W III kwartale polska gospodarka powiększyła się o 4,9 proc. rok do roku, najbardziej od 2011 r. Jeśli bieżący kwartał przyniesie spowolnienie wzrostu PKB, to tylko minimalne. Martwić może jedynie to, że kołem zamachowym gospodarki pozostają wciąż konsumpcja i inwestycje publiczne. Wydatki inwestycyjne w sektorze prywatnym, nie licząc mieszkaniowych, rosną niemrawo.

Popycha nas wiatr znad Renu
Jak podał we wtorek GUS, produkcja sprzedana przemysłu zwiększyła się w listopadzie o 9,1 proc. rok do roku, po zwyżce o 12,3 proc. rok do roku w październiku. Ten ostatni odczyt podbił korzystny układ kalendarza, więc spowolnienie wzrostu produkcji w listopadzie było przez ekonomistów oczekiwane (przeciętnie do 9 proc. rok do roku). Przemawiała za tym również wysoka baza odniesienia sprzed roku.
Patrząc z nieco innej perspektywy, wydaje się, że sektor przemysłowy wciąż nabiera rozpędu. W minionych trzech miesiącach jego produkcja rosła średnio w tempie 8,5 proc. rok do roku. Ta średnia krocząca ostatnio była wyższa w marcu 2011 r.

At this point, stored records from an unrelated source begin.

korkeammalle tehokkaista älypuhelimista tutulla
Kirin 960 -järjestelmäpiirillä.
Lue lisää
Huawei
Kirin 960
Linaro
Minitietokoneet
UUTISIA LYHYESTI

– Wynikom przemysłu pomagają ożywienie gospodarcze u naszych głównych partnerów handlowych i rosnący eksport. Dodatkowym wsparciem jest silny popyt krajowy, zarówno konsumpcyjny, jak i inwestycyjny. W rezultacie wzrost produkcji ma szeroki zakres – uważa Grzegorz Maliszewski, główny ekonomista Banku Millennium. Spośród 34 wyróżnianych przez GUS działów przemysłu wzrost produkcji rok do roku odnotowało w listopadzie aż 29.